O garoto passa tempo na escola, mas não aprende, não tem capacidade cognitiva e interpretativa. Um funcionário automotivo na época em que o Lula era sindicalista só precisava apertar parafuso. Hoje, ele precisa ser um cara com conhecimento de automação e tem que saber ler um manual em inglês.

 

bruno césar araújo,

Diretor-adjunto de Estudos e Políticas Setoriais de

Inovação e Infraestrutura do Ipea

Deisi Brasil, 23 anos, voltou a estudar depois de abandonar o colégio aos 16 quando ficou grávida

Valcir de Moraes largou a quinta série para ajudar o pai na lavoura. Aos 35 anos, vai conquistar o diploma do ensino médio

Parece óbvio: quanto maior a escolaridade de uma população, maior a produtividade.
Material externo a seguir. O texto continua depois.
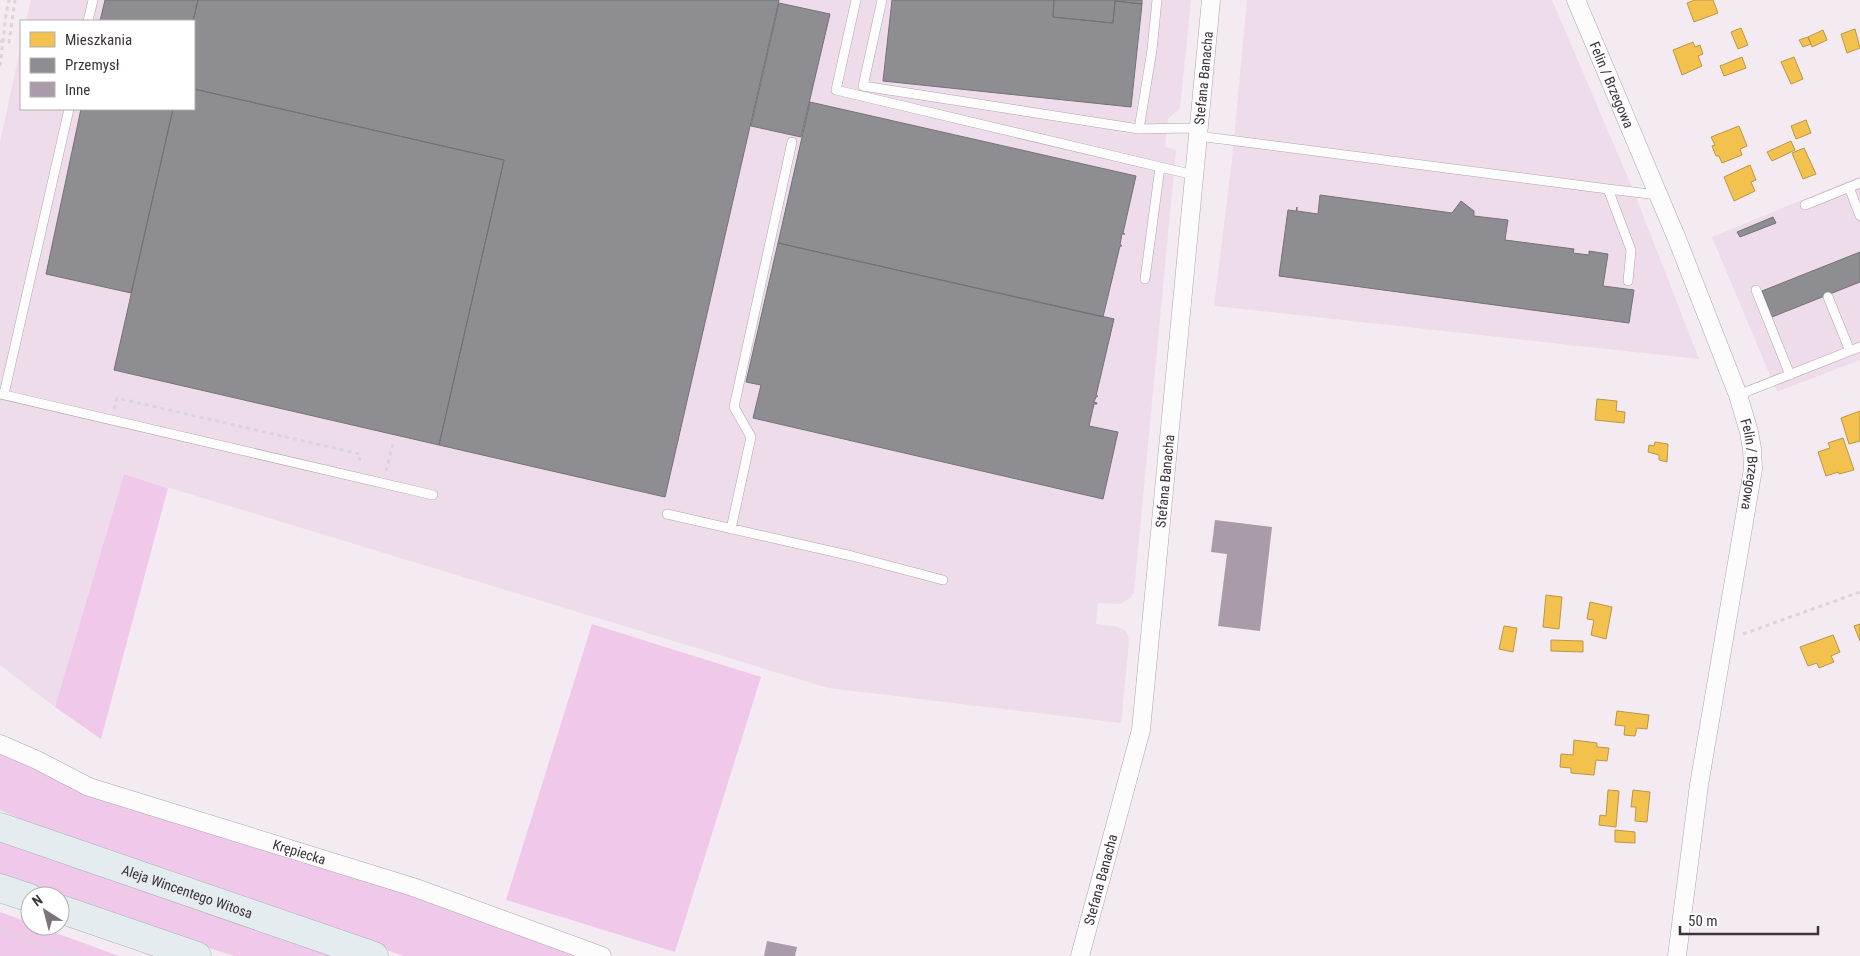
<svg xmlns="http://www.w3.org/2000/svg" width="1860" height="956" font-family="'Roboto Condensed',sans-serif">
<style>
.built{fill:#eedcea}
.green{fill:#f0c8ea}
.homes{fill:#f2c14e;stroke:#bb9748}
.industry{fill:#8d8d92;stroke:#747278}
.building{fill:#aa9ba8}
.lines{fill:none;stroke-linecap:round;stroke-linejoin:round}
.service-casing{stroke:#aea7ad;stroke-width:10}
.minor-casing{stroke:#aea7ad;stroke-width:19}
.primary-casing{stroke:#a8b3b9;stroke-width:29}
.path{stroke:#d9d6d8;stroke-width:3;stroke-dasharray:4 4;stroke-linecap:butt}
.service{stroke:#fdfcfd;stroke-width:9}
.minor{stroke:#fdfcfd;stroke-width:18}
.primary{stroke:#e4ecef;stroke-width:28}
.labels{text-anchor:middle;stroke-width:5;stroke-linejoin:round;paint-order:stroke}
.street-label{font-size:14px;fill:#3b343a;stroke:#fff}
</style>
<rect width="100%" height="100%" fill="#f4eaf2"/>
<path class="built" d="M31,0H1191L1180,108L1168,119L1165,147L1176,150L1134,592L1130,598L1120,604L1098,603L1096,624L1115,626L1125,630L1128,635L1129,642L1121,723L828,688L124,474L55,707L0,665V142L21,45V109H194V21H26Z
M1247,0H1552L1634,192L1699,359L1214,306L1232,160Z
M1860,176V360L1777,392L1712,237Z"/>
<path class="green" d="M124,474L168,488L101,739L55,707Z
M592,624L761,677L675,952L506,900Z
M0,749L583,956H404L75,843L0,810Z
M0,837L343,956H234L60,899V896H52L0,878Z
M0,912L30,923V926H37L119,956H0Z"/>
<path class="homes" d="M1695,0H1713L1718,13L1694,22L1687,3Z
M1741,28L1748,45L1738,49L1731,32Z
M1855,29L1860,48L1847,53L1841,34Z
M1823,30L1827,40L1812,47L1808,37Z
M1808,37L1811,44L1803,47L1799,40Z
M1693,42L1695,47L1700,45L1703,54L1698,56L1702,66L1682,75L1673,50Z
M1742,57L1746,68L1724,76L1720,66Z
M1794,57L1803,79L1791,84L1781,62Z
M1806,120L1811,133L1796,139L1791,126Z
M1739,126L1747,146L1740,149L1742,155L1722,163L1719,156H1716L1712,146L1715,145L1711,137Z
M1791,141L1795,150L1772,161L1767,152Z
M1804,148L1816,174L1803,179L1792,153Z
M1750,165L1756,180L1751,182L1755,191L1734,201L1724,177Z
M1597,399L1617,401L1616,411L1625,412L1624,423L1595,420Z
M1860,411V441L1849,444L1841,418Z
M1843,438L1854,470L1839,474L1838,472L1826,476L1818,452L1830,448L1828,443Z
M1655,442L1668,444L1667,462L1659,460V455L1648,452L1649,445L1654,446Z
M1546,595L1562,597L1559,629L1543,627Z
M1590,602L1612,607L1606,639L1591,635L1594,620L1587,619Z
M1860,624V641L1854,626Z
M1504,626L1517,628L1513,652L1499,649Z
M1833,635L1840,652L1831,656L1834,662L1819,668L1817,663L1808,666L1800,647Z
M1551,640L1583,641V652L1551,651Z
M1617,711L1649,715L1647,729L1637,728L1635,736L1624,735L1625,726L1615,725Z
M1574,740L1597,743V747L1609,748L1607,761L1596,760L1594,775L1571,773V768L1560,767L1561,754L1573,755Z
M1608,790L1619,791L1616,827L1599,825L1600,815L1606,816Z
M1633,790L1650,792L1647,822L1635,821L1636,807H1631Z
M1615,830L1635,832V843L1615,842Z"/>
<path class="industry" d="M105,0H198L193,21H100Z
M198,0H779L665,497L439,445L504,160L194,89L193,21Z
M892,0H1054L1053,17L1113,23L1115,1L1142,4L1131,107L883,81Z
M1054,0H1142V4L1115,1L1113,23L1053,17Z
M779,3L830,14L801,137L751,126Z
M194,89L504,160L439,445L114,370L173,109H194Z
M810,102L1136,176L1123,233L1125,234H1122L1120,244L1122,246H1120L1103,317L778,243Z
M81,109H173L131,293L46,274Z
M1320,195L1452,213L1461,201L1474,211V216L1508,220L1505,240L1574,249L1573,253L1589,255V251L1608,254L1603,286L1634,290L1629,323L1279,276L1288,210L1296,211L1297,207V211L1318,214Z
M1773,217L1776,223L1740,237L1737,232Z
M778,243L1114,319L1096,396H1098L1096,397L1094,402L1097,403V404H1094L1089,426L1118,432L1103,499L753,418L761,385L746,382Z
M1860,252V282L1772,317L1762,291Z"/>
<path class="building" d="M1215,520L1272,527L1260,631L1218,626L1227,554L1211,552Z
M767,941L797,947L795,956H764Z"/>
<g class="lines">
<g class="service-casing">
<path id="service" d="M856,0L836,90L1194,175
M882,0L863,86L1139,129L1152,50L1157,0
M88,21L93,0
M1139,129L1187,128L1198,129
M1198,136L1608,189L1631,250L1628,281
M1849,187L1860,216
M1608,189L1658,195
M1805,205L1860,183
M1145,279L1160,167
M1756,290L1790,375
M1828,297L1850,351
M0,394L433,495
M4,394L69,109
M1738,395L1860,347
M667,514L852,556L943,580
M731,529L751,437L734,407L792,142"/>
</g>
<g class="minor-casing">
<g id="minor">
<path id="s1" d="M1576,0L1677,239L1738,395L1749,432L1752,449L1753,469L1699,785L1677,956"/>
<path id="s2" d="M0,744L37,760L89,787L413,887L602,956"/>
<path id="s3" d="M1080,956L1141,730L1211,0"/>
</g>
</g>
<g class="primary-casing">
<g id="primary">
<path id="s4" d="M0,827L374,956"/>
<path d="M0,888L30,898"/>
<path d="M60,909L197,956"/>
</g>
</g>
<path class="path" d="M0,41L9,42L15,0
M0,66L6,15L9,0
M114,409L117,398L360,454L359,465
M386,471L394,440
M1743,634L1860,592
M0,931L71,956"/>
<use href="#service" class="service"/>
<use href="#minor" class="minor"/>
<use href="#primary" class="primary"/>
</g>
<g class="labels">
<g class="street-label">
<text dy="5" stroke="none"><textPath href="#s3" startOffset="889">Stefana Banacha</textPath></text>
<text dy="5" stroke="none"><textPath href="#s1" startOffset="92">Felin / Brzegowa</textPath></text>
<text dy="5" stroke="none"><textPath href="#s1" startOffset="498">Felin / Brzegowa</textPath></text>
<text dy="5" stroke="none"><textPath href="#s3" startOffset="484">Stefana Banacha</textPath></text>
<text dy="5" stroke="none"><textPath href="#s2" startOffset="319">Krępiecka</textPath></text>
<text dy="5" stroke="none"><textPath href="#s3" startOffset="79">Stefana Banacha</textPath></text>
<text dy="5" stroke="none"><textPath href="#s4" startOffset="198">Aleja Wincentego Witosa</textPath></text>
</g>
</g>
<rect x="20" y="20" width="175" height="90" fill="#ffffff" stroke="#b1aeb0"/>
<rect x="30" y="32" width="25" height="15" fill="#f2c14e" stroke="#b1aeb0"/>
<text x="65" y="45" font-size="15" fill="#3b343a">Mieszkania</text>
<rect x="30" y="58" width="25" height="15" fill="#8d8d92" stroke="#b1aeb0"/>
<text x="65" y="70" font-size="15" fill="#3b343a">Przemysł</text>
<rect x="30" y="82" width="25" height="15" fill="#aa9ba8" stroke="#b1aeb0"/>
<text x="65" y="95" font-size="15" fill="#3b343a">Inne</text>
<g transform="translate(45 911) rotate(324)"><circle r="24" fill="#ffffff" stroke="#b1aeb0"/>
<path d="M0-4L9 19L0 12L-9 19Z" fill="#7c747a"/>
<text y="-8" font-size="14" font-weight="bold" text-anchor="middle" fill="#3b343a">N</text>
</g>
<path d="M1680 926v8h138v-8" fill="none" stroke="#3b343a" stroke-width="2.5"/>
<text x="1688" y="926" font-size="15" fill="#3b343a" stroke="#ffffff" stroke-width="4" paint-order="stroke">50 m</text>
</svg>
Assim foi na Coreia do Sul, que revolucionou o país apostando, entre outras coisas, no investimento em educação. Lá, os ganhos são de US$ 6,8 mil por série adicional, de acordo com o levantamento do economista-chefe do Instituto Ayrton Senna e professor do Insper, Ricardo Paes de Barros.

Acontece que os anos nos bancos escolares têm respostas diferente entre os países. Na China, para cada série a mais, o ganho é de US$ 3,5 mil e, no Chile, US$ 3 mil. No Brasil, essa conversão é frustrante: apenas US$ 200.

Os desafios são imensos por aqui. O país ainda é o último colocado da América do Sul em anos de estudo. O brasileiro passa em média 7,2 anos na escola, empatado com o Suriname, de acordo com números do Programa das Nações Unidas para o Desenvolvimento (PNUD) de 2013, os mais recentes.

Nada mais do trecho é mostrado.